Decentralized applications often face challenges related to high transaction costs, limited throughput, and latency when interactions occur entirely onchain. OIP addresses these issues through a hybrid approach, combining persistent and verifiable onchain smart contracts with high-performance offchain messaging and data storage. This design ensures critical states like identity and authorization remain secure and immutable onchain, while offchain operations efficiently handle high-frequency interactions, significantly reducing costs, latency, and network congestion.

Smart Contracts

The onchain portion of the Open Internet Protocol consists of modular Ethereum Virtual Machine (EVM)-compatible smart contracts. These contracts provide:

  • App Definitions: Clear definitions and standards for applications registered on OIP through the OIPAppRegistry.
  • Identity Management: Persistent, interoperable, human-readable identities managed via the OIPIdRegistry and OIPNameRegistry contracts.
  • Access Control: Secure delegation and fine-grained access control mechanisms enabled by the OIPAccessRegistry.
  • Node Management: Registration and verification of edge and relay nodes via the OIPNodeRegistry.

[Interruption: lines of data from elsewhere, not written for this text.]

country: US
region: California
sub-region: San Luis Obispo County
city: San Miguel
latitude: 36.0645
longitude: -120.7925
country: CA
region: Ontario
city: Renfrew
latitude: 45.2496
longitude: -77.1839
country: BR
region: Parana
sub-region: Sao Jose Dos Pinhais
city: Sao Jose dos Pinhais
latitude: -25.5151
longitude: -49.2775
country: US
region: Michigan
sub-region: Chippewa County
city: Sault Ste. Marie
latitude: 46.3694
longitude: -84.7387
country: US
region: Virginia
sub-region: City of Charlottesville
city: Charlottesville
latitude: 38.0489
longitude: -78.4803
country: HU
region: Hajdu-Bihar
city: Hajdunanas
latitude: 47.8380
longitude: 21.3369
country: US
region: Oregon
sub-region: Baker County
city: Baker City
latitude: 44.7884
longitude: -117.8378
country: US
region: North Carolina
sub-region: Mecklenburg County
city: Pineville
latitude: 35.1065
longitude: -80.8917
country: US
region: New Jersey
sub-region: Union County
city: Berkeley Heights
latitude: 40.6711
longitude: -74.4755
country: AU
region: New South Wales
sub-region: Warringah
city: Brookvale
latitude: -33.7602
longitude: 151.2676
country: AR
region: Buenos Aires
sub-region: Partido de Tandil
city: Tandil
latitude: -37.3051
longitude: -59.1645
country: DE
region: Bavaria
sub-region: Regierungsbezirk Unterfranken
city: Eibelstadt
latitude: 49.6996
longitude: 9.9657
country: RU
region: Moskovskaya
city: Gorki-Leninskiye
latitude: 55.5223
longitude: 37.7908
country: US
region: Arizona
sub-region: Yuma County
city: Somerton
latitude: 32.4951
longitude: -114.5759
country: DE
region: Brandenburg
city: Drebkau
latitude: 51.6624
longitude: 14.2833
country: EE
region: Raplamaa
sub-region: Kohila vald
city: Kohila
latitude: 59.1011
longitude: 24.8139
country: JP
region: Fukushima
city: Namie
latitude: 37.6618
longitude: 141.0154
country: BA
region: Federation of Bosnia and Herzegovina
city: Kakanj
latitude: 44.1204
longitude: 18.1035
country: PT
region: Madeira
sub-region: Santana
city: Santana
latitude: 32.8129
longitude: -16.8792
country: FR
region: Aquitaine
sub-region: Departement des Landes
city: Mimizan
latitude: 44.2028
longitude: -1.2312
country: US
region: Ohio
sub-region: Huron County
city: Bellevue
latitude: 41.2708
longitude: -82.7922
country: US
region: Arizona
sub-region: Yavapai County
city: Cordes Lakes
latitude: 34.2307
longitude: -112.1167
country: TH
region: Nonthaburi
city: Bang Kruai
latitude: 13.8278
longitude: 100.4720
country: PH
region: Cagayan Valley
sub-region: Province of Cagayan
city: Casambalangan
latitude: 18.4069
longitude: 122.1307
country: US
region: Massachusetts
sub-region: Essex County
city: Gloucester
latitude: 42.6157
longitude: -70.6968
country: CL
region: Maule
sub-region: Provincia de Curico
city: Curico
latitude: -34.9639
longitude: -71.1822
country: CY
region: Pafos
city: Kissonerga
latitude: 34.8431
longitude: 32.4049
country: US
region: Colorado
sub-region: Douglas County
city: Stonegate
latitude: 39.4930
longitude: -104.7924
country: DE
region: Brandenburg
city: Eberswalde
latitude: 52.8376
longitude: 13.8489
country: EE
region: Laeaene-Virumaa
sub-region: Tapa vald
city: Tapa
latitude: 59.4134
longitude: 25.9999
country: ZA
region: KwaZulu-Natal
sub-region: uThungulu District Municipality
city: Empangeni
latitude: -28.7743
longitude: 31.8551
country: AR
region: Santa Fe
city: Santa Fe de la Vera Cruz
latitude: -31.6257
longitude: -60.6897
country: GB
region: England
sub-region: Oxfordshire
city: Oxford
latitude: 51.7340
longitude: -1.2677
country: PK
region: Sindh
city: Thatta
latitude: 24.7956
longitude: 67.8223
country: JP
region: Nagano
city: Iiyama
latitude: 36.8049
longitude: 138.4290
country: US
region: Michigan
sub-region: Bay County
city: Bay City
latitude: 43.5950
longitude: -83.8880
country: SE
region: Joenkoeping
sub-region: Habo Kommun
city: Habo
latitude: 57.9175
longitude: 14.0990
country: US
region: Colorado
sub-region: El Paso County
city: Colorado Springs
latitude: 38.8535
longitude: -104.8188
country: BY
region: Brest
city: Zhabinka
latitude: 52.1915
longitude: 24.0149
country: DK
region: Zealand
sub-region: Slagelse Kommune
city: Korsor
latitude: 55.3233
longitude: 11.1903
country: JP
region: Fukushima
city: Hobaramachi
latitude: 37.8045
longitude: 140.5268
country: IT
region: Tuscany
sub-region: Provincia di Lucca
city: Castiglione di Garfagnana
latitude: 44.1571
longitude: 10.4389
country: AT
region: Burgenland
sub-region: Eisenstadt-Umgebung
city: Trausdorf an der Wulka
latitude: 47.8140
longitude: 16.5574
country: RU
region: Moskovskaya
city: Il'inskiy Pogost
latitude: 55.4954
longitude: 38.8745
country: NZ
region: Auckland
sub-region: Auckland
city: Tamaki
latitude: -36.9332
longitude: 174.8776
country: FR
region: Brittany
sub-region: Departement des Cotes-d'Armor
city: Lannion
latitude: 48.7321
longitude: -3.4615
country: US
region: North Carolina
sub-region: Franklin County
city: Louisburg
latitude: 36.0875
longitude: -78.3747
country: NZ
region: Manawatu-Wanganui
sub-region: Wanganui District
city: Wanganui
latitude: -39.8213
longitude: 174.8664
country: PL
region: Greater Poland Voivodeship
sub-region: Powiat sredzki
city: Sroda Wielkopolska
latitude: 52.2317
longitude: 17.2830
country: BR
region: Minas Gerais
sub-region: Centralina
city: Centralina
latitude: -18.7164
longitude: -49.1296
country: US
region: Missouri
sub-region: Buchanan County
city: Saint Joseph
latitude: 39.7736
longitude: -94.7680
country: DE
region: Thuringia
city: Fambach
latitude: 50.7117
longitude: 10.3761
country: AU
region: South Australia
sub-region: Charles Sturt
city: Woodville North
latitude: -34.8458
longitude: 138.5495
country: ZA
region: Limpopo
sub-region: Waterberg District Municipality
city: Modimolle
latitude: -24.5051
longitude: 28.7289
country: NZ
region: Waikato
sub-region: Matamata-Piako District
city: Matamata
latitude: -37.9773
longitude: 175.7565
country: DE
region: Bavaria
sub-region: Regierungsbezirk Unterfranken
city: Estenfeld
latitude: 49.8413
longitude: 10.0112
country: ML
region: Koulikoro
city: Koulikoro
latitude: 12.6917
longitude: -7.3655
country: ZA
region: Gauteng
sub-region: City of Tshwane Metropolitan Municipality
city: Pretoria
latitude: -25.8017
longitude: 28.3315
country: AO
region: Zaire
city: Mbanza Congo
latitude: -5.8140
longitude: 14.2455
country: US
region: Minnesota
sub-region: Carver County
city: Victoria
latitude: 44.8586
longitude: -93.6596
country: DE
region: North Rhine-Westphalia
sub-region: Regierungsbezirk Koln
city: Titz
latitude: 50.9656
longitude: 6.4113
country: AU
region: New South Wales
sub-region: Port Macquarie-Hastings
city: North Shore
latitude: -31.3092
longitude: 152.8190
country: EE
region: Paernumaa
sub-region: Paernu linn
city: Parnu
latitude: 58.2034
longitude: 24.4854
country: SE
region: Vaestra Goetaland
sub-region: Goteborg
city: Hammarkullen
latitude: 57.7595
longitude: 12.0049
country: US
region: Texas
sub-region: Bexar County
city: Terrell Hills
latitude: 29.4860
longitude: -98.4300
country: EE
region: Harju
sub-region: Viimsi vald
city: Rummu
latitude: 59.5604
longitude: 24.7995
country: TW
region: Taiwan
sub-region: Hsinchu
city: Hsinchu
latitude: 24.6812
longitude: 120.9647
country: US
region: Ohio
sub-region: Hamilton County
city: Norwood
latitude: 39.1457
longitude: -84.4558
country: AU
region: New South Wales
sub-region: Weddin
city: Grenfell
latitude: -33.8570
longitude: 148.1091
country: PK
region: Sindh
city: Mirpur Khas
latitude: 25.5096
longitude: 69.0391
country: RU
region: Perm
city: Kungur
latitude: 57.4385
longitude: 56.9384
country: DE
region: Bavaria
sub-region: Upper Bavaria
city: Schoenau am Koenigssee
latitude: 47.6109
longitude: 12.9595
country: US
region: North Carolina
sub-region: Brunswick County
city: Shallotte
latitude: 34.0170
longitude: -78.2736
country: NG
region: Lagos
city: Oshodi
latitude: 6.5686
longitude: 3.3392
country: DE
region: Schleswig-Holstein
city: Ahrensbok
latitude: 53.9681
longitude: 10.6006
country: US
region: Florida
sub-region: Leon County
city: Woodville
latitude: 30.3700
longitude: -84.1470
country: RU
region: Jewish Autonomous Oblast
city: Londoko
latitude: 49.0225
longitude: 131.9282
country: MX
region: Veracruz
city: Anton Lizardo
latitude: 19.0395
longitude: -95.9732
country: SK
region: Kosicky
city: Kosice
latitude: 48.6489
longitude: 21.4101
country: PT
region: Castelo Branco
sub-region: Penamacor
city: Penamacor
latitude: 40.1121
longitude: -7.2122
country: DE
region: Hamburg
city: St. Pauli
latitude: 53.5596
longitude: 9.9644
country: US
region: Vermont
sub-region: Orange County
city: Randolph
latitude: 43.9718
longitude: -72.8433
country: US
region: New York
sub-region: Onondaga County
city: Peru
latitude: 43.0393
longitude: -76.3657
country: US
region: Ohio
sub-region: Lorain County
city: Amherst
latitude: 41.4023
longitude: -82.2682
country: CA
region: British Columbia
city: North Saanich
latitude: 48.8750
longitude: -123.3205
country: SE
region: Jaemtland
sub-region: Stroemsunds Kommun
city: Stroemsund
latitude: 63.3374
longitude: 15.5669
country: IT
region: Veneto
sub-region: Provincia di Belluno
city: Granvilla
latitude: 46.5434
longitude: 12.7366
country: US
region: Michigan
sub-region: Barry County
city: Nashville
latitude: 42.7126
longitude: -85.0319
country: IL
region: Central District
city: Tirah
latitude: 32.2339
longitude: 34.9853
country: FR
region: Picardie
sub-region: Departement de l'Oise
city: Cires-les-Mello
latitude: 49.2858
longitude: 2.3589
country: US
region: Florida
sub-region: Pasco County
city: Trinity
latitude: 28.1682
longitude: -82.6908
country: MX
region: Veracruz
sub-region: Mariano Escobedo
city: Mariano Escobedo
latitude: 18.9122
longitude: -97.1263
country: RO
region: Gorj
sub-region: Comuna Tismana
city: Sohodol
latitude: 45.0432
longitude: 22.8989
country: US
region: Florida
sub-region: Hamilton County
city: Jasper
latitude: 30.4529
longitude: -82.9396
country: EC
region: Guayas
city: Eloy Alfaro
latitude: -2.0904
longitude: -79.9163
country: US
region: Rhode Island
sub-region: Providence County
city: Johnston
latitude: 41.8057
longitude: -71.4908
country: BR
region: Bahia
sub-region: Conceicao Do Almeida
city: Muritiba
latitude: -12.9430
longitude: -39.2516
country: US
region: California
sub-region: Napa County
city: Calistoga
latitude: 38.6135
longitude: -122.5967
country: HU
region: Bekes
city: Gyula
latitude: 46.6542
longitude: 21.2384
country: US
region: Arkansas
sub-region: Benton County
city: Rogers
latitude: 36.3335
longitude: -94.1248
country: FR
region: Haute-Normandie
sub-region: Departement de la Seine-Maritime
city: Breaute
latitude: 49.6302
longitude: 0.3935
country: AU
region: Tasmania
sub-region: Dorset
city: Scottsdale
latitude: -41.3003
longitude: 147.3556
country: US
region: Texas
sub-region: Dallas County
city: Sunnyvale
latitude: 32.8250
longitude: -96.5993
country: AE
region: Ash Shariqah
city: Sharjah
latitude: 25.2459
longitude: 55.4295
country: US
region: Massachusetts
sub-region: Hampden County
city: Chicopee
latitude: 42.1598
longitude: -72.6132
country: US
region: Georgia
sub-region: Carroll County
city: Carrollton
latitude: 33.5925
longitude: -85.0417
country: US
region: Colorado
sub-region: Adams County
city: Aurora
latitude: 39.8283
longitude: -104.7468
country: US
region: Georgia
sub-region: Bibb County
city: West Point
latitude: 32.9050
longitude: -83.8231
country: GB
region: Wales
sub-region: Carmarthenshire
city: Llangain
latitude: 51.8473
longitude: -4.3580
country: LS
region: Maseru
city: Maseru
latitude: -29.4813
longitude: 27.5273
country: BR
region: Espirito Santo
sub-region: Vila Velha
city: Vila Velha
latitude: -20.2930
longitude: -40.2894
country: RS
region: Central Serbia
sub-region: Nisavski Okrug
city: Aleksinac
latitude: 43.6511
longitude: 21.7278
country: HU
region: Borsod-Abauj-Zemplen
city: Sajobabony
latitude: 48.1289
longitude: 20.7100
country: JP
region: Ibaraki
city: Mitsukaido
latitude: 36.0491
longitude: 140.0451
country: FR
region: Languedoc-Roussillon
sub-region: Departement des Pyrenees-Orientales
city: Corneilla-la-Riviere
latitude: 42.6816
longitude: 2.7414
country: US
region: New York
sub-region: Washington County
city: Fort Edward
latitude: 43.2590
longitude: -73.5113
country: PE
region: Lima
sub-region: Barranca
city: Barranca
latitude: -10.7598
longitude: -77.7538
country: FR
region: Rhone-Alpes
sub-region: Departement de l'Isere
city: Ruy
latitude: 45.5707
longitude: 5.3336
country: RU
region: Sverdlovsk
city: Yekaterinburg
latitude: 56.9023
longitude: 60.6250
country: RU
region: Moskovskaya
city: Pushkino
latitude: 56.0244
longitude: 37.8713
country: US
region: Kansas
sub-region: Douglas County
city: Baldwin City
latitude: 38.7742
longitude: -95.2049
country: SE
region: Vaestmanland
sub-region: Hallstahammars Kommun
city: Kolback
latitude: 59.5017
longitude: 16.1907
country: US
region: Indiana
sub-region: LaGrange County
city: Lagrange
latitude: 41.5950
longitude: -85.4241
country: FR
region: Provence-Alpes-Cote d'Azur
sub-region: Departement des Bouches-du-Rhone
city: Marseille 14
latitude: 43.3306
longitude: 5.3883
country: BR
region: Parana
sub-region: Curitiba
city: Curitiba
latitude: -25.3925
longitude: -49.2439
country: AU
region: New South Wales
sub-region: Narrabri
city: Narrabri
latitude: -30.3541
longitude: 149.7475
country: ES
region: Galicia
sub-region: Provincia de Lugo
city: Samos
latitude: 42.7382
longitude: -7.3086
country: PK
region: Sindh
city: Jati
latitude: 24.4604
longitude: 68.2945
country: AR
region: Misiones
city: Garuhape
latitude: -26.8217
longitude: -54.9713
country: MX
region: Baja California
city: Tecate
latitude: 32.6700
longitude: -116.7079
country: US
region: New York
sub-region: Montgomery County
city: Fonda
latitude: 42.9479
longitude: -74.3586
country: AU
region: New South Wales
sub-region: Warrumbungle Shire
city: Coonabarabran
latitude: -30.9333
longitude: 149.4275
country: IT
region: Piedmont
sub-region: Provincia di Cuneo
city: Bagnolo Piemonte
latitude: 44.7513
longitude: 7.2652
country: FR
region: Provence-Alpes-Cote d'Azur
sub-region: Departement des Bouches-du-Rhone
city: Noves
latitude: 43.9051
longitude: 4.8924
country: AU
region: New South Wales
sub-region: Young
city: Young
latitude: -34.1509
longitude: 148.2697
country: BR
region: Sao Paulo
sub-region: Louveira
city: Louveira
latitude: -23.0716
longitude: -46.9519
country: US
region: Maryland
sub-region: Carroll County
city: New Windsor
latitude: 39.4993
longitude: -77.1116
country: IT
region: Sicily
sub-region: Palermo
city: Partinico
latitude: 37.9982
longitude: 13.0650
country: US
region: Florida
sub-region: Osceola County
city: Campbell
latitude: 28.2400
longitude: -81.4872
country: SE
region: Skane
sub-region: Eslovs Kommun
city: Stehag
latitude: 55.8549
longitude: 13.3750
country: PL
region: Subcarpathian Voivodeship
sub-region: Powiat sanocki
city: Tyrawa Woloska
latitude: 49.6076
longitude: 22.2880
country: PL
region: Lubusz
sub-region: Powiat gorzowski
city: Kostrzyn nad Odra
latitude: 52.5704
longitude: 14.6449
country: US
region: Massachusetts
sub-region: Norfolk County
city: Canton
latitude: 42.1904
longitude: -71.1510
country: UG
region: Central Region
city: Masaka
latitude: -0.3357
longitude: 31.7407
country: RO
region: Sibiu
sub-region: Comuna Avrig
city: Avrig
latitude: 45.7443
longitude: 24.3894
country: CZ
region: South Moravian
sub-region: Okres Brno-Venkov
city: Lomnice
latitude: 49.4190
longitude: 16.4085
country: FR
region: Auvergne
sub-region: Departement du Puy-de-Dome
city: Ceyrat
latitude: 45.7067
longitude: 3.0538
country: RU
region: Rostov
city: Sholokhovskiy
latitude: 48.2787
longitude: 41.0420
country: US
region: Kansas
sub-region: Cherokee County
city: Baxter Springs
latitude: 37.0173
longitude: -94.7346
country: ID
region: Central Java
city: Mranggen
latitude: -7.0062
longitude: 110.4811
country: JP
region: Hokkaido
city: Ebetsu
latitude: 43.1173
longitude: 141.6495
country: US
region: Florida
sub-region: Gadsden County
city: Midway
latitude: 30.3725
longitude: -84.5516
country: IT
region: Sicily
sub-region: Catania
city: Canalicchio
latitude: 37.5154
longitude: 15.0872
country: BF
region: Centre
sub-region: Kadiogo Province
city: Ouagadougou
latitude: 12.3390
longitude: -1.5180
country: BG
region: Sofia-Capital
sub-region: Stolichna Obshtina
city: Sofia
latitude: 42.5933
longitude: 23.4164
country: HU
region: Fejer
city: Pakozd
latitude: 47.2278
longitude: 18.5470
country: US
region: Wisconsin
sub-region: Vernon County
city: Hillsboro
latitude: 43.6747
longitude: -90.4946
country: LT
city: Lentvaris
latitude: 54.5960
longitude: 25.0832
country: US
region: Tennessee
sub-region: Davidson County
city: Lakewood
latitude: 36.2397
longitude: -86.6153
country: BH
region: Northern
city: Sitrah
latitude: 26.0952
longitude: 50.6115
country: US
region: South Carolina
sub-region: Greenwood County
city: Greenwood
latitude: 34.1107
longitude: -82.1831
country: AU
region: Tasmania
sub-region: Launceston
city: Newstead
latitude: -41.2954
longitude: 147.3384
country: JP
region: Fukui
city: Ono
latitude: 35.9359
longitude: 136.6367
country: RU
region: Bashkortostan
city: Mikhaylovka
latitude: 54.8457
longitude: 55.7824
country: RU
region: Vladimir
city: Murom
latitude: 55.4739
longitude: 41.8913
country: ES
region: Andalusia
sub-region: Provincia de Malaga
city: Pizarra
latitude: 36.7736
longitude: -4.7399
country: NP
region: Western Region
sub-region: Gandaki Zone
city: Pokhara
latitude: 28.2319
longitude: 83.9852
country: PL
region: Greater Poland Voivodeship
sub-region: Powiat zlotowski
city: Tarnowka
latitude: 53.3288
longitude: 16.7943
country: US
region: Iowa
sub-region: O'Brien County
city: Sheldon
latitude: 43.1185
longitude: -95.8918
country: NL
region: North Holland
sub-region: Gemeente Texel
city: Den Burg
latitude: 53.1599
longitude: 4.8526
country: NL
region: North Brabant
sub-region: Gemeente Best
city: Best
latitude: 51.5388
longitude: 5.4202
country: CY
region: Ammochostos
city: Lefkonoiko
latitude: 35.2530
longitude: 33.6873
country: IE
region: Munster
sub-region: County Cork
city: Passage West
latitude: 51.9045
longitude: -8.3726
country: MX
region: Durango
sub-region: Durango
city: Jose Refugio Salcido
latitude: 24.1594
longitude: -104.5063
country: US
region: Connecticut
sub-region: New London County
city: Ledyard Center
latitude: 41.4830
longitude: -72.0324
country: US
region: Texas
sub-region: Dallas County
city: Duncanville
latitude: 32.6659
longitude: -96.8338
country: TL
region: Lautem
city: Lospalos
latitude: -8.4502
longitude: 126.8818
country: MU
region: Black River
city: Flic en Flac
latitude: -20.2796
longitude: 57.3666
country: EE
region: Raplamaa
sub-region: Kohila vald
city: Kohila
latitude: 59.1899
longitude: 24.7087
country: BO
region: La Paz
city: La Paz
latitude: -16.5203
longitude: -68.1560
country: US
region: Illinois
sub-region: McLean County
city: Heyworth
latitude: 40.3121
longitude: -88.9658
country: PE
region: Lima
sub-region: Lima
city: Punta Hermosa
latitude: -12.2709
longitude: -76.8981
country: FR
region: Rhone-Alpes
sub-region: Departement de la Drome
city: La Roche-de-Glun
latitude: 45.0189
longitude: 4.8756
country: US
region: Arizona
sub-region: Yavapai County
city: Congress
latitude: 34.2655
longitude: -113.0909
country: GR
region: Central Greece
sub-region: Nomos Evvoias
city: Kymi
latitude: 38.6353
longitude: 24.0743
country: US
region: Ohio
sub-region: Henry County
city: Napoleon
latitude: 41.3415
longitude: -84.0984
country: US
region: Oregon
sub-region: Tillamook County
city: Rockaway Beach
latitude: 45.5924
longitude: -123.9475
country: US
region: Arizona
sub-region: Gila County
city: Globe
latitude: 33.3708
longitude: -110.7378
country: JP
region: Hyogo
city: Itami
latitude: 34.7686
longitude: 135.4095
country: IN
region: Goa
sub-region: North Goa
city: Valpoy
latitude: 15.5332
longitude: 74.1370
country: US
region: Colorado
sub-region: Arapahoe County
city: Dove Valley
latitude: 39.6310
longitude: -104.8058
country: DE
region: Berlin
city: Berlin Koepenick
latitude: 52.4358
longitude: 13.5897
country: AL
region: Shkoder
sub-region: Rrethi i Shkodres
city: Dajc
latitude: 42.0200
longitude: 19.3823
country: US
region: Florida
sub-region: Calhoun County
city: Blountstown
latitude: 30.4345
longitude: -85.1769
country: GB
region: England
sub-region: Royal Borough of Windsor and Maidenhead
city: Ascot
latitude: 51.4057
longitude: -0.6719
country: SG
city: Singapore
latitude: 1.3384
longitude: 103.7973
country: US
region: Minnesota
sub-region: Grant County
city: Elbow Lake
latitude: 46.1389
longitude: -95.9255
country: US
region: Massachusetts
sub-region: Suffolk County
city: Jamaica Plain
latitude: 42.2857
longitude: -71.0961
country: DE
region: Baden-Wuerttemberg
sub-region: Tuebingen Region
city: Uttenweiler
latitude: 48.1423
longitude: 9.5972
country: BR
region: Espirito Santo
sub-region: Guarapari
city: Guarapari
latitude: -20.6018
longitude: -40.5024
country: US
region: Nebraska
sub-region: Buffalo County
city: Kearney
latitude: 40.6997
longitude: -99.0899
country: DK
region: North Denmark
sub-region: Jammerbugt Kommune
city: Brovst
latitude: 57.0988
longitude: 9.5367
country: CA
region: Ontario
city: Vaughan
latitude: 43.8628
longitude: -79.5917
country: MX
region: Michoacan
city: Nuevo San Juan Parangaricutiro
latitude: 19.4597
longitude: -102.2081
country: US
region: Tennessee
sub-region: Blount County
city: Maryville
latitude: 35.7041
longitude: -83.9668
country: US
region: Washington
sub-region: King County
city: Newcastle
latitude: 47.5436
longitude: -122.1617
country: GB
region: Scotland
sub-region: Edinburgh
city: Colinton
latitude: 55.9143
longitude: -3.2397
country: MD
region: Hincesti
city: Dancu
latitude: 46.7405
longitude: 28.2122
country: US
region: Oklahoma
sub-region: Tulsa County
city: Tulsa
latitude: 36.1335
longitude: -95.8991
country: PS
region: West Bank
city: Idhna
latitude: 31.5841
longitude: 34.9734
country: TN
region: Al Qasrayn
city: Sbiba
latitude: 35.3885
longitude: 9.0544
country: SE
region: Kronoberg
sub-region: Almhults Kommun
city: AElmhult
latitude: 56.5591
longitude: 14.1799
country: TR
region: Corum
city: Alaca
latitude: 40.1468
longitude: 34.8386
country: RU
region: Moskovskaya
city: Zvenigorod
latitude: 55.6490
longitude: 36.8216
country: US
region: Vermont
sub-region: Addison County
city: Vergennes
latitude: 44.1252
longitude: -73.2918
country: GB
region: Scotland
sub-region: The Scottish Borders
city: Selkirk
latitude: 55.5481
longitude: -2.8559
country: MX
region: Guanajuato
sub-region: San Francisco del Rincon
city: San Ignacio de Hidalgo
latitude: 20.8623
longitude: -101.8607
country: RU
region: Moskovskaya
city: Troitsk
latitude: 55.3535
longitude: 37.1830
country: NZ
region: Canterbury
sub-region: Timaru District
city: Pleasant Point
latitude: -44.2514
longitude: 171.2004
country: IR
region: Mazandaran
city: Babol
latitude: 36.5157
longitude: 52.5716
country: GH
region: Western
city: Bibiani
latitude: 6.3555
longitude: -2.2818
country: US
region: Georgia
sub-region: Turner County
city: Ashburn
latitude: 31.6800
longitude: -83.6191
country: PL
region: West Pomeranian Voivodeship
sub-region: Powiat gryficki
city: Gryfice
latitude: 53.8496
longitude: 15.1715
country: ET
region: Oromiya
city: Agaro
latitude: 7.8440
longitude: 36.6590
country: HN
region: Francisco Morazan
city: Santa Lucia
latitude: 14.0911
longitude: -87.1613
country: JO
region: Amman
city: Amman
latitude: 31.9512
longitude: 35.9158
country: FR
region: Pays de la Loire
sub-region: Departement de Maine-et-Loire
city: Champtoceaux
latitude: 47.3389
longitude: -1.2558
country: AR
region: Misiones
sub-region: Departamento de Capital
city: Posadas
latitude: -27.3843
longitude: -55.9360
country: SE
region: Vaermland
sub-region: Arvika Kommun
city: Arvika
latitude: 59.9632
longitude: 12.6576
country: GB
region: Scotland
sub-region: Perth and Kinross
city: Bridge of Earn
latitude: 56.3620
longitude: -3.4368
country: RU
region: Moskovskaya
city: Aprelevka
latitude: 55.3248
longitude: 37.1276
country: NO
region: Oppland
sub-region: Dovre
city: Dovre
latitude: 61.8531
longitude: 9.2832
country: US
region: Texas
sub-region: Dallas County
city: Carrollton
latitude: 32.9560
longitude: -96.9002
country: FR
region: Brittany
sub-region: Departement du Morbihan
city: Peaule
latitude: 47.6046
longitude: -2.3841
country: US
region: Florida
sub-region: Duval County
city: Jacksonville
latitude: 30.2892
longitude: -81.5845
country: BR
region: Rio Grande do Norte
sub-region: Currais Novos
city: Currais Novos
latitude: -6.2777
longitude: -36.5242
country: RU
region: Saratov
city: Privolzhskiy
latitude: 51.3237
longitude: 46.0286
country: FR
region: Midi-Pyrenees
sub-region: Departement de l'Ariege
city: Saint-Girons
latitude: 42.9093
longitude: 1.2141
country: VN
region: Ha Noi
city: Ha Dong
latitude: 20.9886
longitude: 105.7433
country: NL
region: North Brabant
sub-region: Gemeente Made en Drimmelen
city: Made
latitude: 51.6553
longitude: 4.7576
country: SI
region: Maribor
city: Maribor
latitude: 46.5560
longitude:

Smart contracts ensure persistent data management, essential for identity and authorization states, due to the transient nature of offchain relay nodes.

Nodes

In short

OIP offchain operations extend Waku, utilizing relay and edge nodes:

  • Relay Nodes: These facilitate efficient message propagation without relying on the blockchain for high-frequency data operations.
  • Edge Nodes: Operated by network participants—or in other words: users of apps built on OIP—edge nodes cache and provide data locally, significantly increasing data availability and resilience. Edge nodes also periodically provide cryptographic proofs, confirming data integrity and availability.